TASK PROMPT
Go to the line with "right eye: (289, 267)" in the material below and copy from there through the line with "right elbow: (511, 289)", exactly. Pictures are not copied.

─── DATA EXCERPTS

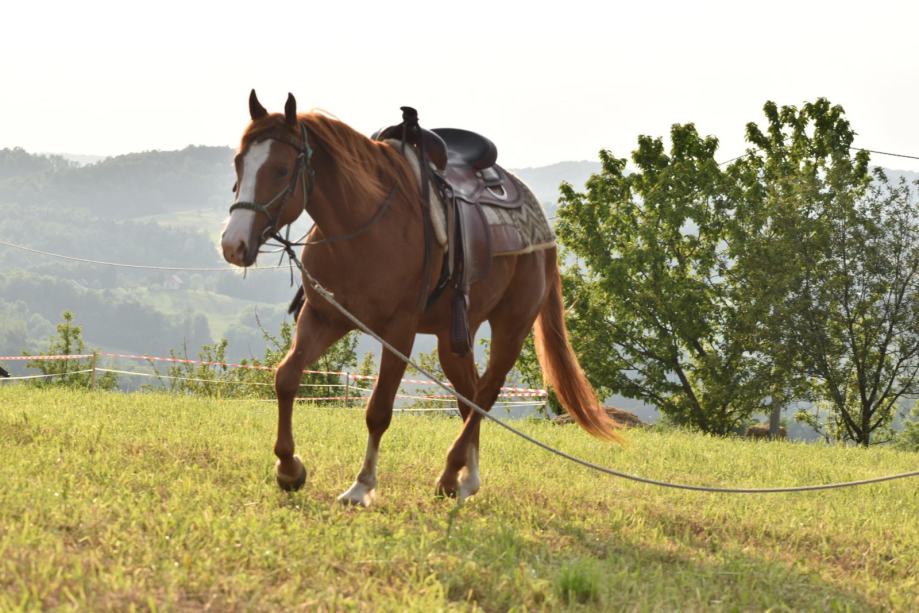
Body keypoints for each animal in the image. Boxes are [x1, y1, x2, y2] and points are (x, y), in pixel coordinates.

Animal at [220, 90, 620, 506]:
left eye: (281, 170)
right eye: (239, 163)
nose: (233, 244)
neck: (363, 226)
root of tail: (544, 231)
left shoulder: (400, 330)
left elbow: (379, 410)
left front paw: (362, 485)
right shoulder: (324, 316)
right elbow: (286, 377)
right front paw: (289, 469)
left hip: (512, 325)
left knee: (487, 393)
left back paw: (449, 474)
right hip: (453, 335)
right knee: (469, 393)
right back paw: (465, 478)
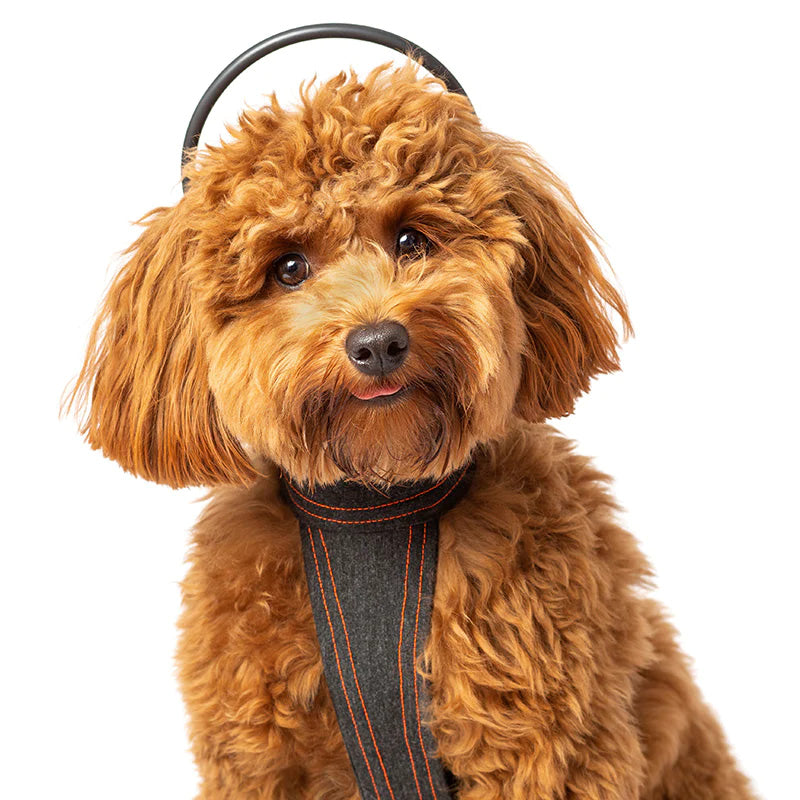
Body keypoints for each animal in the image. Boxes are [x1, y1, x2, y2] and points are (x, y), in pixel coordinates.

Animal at [70, 59, 756, 796]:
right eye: (289, 267)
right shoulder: (258, 760)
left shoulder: (548, 747)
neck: (377, 506)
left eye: (410, 240)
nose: (377, 343)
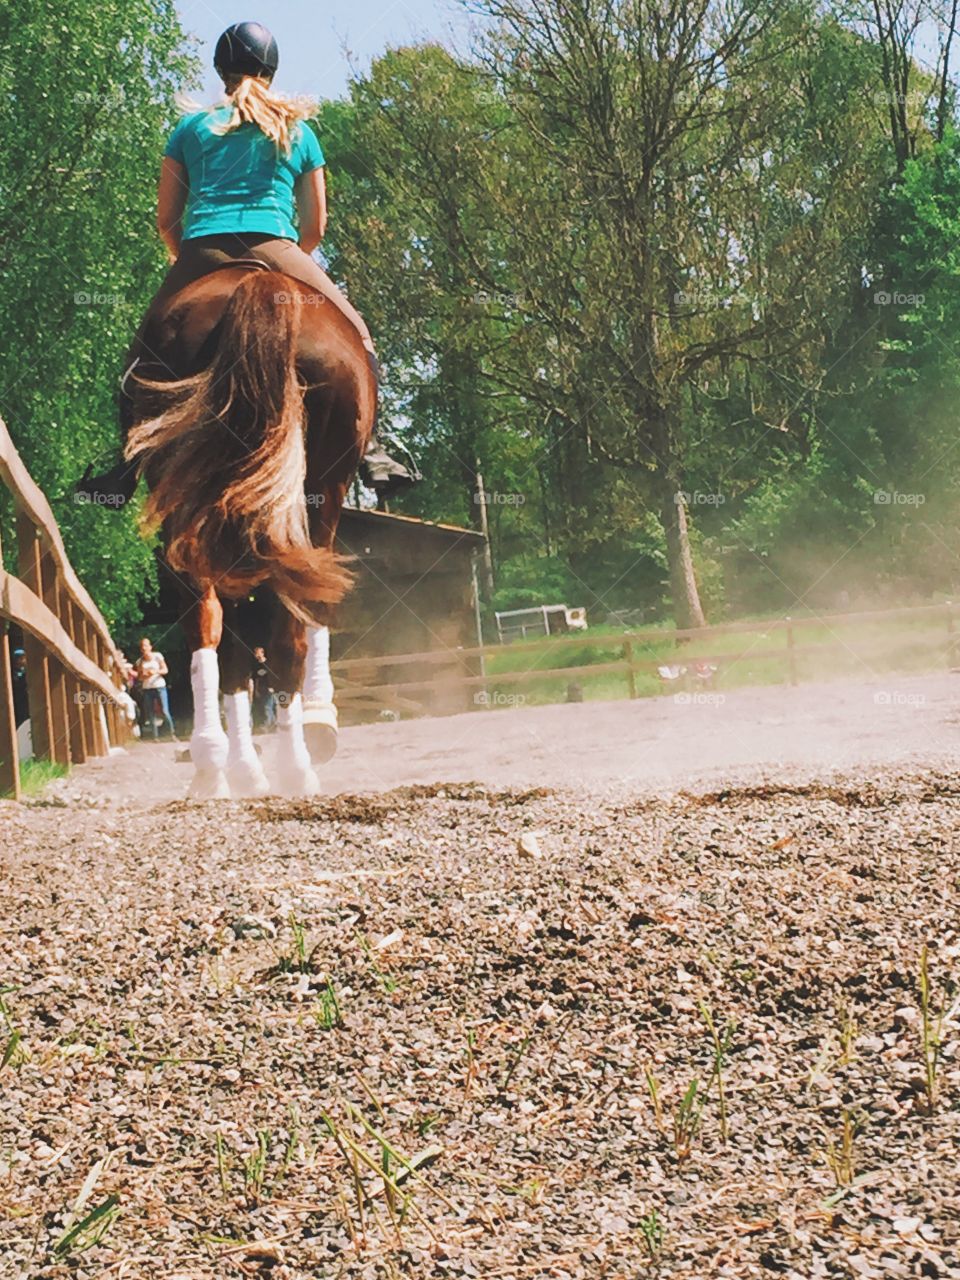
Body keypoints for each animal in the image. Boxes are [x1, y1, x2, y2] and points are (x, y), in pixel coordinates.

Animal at [123, 264, 374, 798]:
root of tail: (258, 283)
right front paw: (318, 718)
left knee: (208, 625)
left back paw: (215, 767)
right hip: (317, 497)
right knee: (289, 627)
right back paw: (290, 765)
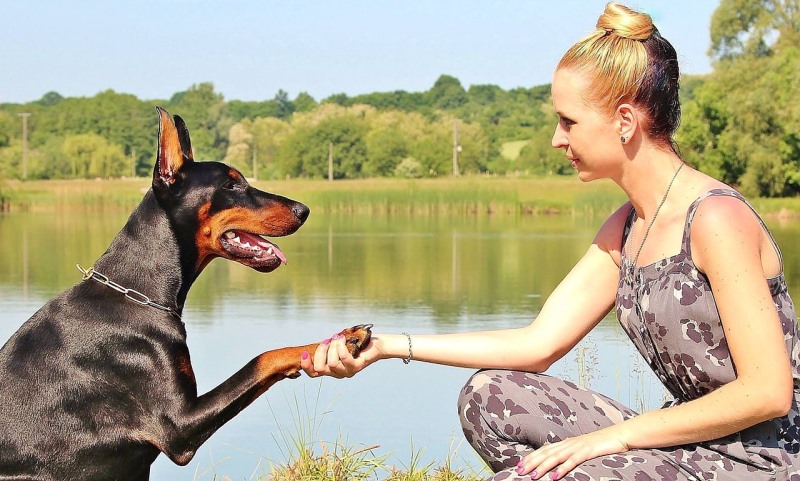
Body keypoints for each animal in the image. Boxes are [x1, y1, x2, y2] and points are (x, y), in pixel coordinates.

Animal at [0, 109, 374, 480]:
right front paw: (342, 339)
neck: (137, 295)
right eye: (231, 184)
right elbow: (263, 357)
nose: (304, 210)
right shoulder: (179, 426)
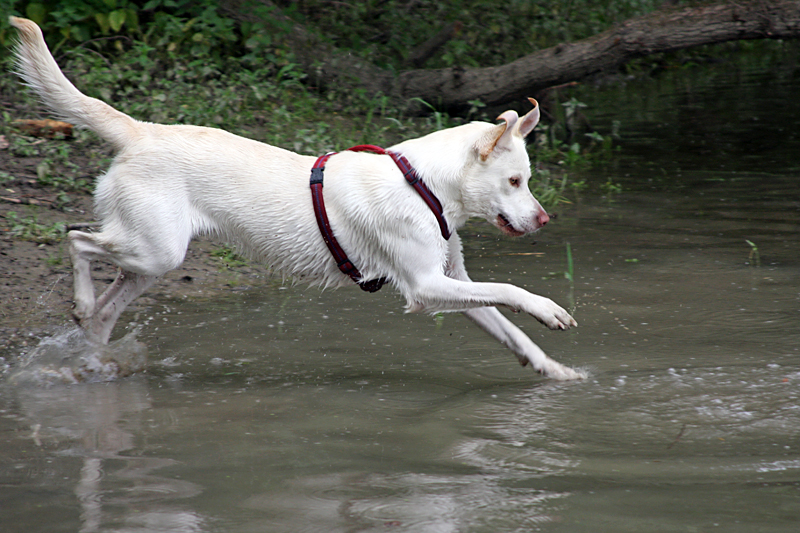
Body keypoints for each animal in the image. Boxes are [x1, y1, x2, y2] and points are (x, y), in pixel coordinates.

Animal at [10, 16, 588, 380]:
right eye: (515, 182)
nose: (543, 219)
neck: (423, 184)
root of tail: (139, 131)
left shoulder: (453, 282)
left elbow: (511, 331)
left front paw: (556, 370)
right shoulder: (425, 287)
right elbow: (511, 289)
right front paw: (549, 308)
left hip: (152, 261)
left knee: (102, 312)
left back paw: (93, 353)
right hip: (154, 251)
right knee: (77, 241)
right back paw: (82, 305)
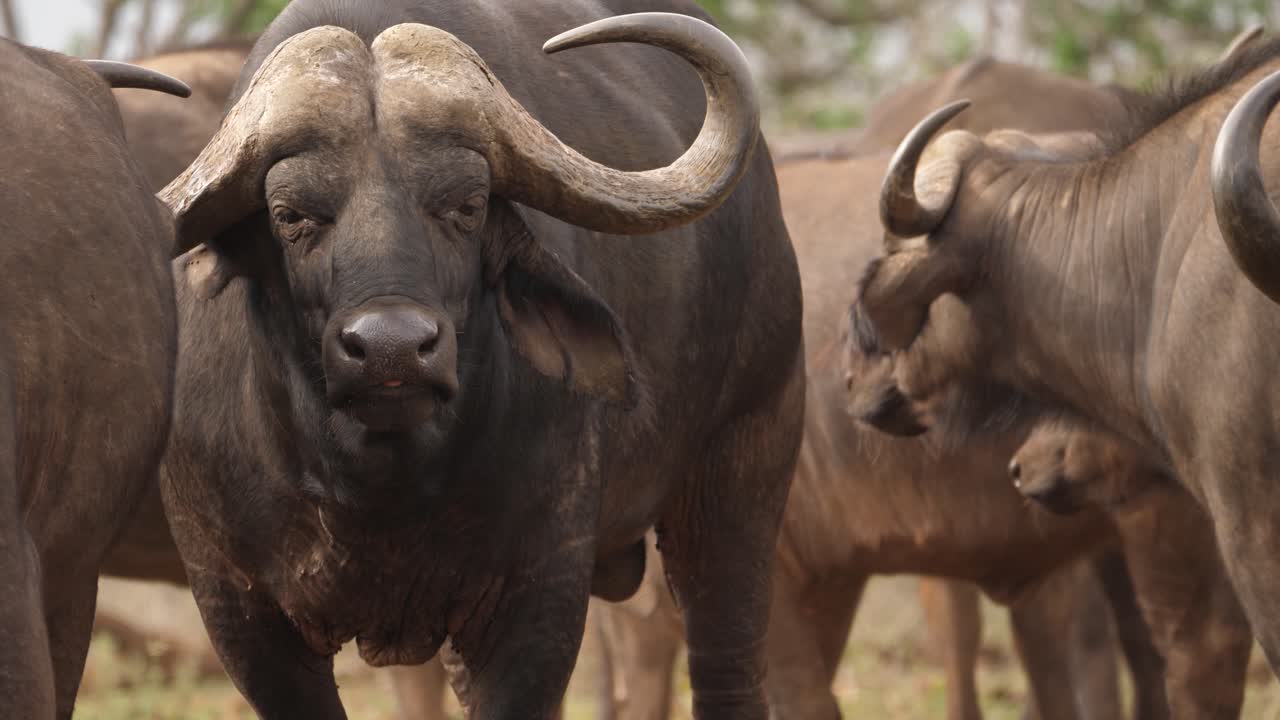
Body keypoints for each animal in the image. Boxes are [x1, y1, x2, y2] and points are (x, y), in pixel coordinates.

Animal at [154, 2, 803, 718]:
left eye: (466, 206)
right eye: (289, 214)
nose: (392, 348)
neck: (374, 488)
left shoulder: (541, 590)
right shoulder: (237, 606)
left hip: (747, 461)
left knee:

──────

YOUR RESPONSE
right eye: (289, 267)
right shoulder: (258, 760)
left shoulder: (548, 747)
neck: (377, 506)
left eye: (410, 240)
nose: (377, 343)
Body keypoints for each animal in the image. Boxes are [x1, y1, x2, y2] and points are (x, y), in pixel coordinates.

Animal at [123, 264, 374, 798]:
root of tail: (258, 283)
right front paw: (318, 718)
left knee: (208, 625)
left back paw: (215, 767)
right hip: (317, 497)
right knee: (289, 627)
right back paw: (290, 765)
Body keypoints for each animal in the image. Boxes are [x1, y1, x2, y2] and points are (x, y), in pixel coordinates.

Animal at [0, 109, 374, 480]:
right front paw: (342, 339)
neck: (137, 295)
right eye: (231, 184)
right elbow: (263, 357)
nose: (304, 210)
right shoulder: (179, 426)
Body keypoints for each animal in the image. Boxes are [x1, y1, x2, y2] and points are (x, y), in pixel coordinates.

Animal at [10, 16, 588, 380]:
right eye: (515, 182)
nose: (543, 219)
neck: (423, 184)
root of tail: (139, 131)
left shoulder: (453, 282)
left elbow: (511, 331)
left front paw: (556, 370)
right shoulder: (425, 287)
right elbow: (511, 289)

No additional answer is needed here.